Informe de la ONU y soberanía

Según la Carta de las Naciones Unidas, no se puede invocar ninguna disposición de dicho documento para “intervenir en los asuntos que son esencialmente de la jurisdicción interna de los Estados”. El problema es definir qué es aquello que es esencialmente interno de un Estado.

Esta figura ha sido usada por muchos gobiernos para perpetuar su política interna: Vladimir Putin echó mano de la noción de “asuntos internos” para responder a cualquier crítica sobre la terrible situación de Chechenia, conflicto que causó la muerte del 15% de la población civil. Muchos regímenes africanos y latinoamericanos han usado el mismo argumento.

Incluso en casos dramáticos como el genocidio de Ruanda o la hambruna de Somalia, se sigue sosteniendo la idea de que la soberanía es un valor que está por encima de la vida de miles de personas y, por tanto, los Estados deberían abstenerse de actuar ante asuntos “internos” de terceros países. Esta línea argumentativa tiene, sin embargo, un gran límite: las violaciones sistemáticas, deliberadas y progresivas de derechos humanos.
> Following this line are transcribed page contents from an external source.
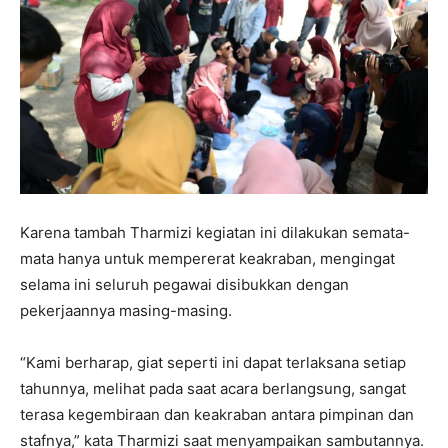
Karena tambah Tharmizi kegiatan ini dilakukan semata-
mata hanya untuk mempererat keakraban, mengingat
selama ini seluruh pegawai disibukkan dengan
pekerjaannya masing-masing.
“Kami berharap, giat seperti ini dapat terlaksana setiap
tahunnya, melihat pada saat acara berlangsung, sangat
terasa kegembiraan dan keakraban antara pimpinan dan
stafnya,” kata Tharmizi saat menyampaikan sambutannya.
Los derechos humanos son, por definición, un límite al ejercicio del poder por parte del Estado y en cuanto tal, un argumento fuerte a la hora de invocar la acción de la comunidad internacional.

Esta fortaleza ha hecho, en justicia, que también quieran ser invocados para justificar acciones que son más de orden geoestratégico, del reparto del poder internacional, pero, a pesar de dicho intento de manipulación, la causa de los derechos humanos sobrevive.

En el caso de Siria, el informe de las Naciones Unidas (del 15 de agosto) es claro y contundente: el Estado y los grupos paramilitares a su servicio han violado los tratados internacionales en materia de derechos humanos, mediante prácticas documentadas tales como: torturas, desapariciones, detenciones arbitrarias, violencia sexual, ataques indiscriminados, ejecuciones, masacres, etc. El modus operandi de dichas violaciones es similar en varias regiones, con dinámicas que indican claramente la participación del más alto nivel de las fuerzas armadas y del gobierno.

Es cierto que el informe incluye violaciones al derecho internacional humanitario por parte del Ejército Libre Sirio, pero tales violaciones no tienen el nivel de las cometidas por el gobierno, ni éstas pueden ser alegadas para disminuir la responsabilidad jurídica y política del régimen de Bashar Al Asad.

Así, el informe del Consejo de Derechos Humanos de las Naciones Unidas contribuye de manera clara con un elemento esencial en el análisis de la situación en Siria: no se trata sólo de las agendas internacionales ni de las consecuencias geopolíticas de actuar o no en Siria, sino que se trata también de la protección debida a principios universales. Este punto no es marginal, las víctimas tienen derecho a sus derechos y negarlos sólo contribuye a alimentar el conflicto.